◆ Your assignment:
With the images removed, write out each record exactly as given.
◆ ◆ ◆
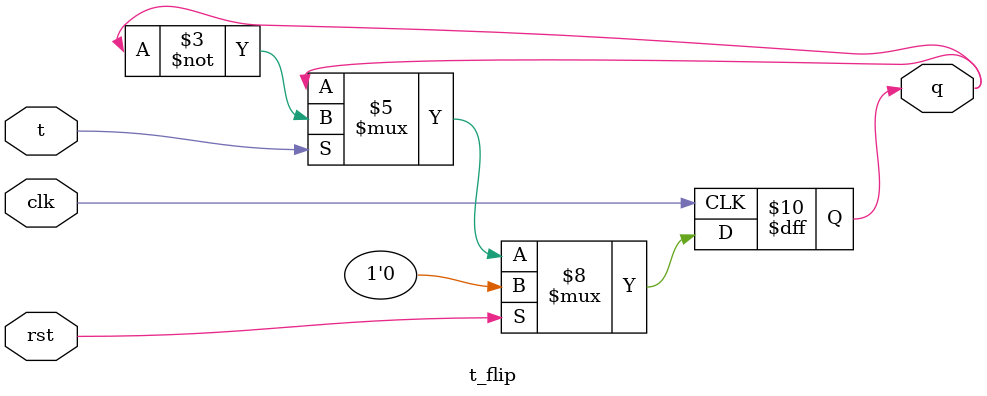
<source format=v>
module t_flip(input t,clk,rst,output reg q);
  always @(posedge clk)begin
    if(rst)
      q<=0;
    else if(t==0)
      q<=q;
    else
      q<=~q;
  end
endmodule

</source>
◆ ◆ ◆
◆ Response area:
<source format=v>
module t_flip(input t,clk,rst,output reg q);
  always @(posedge clk)begin
    if(rst)
      q<=0;
    else if(t==0)
      q<=q;
    else
      q<=~q;
  end
endmodule

</source>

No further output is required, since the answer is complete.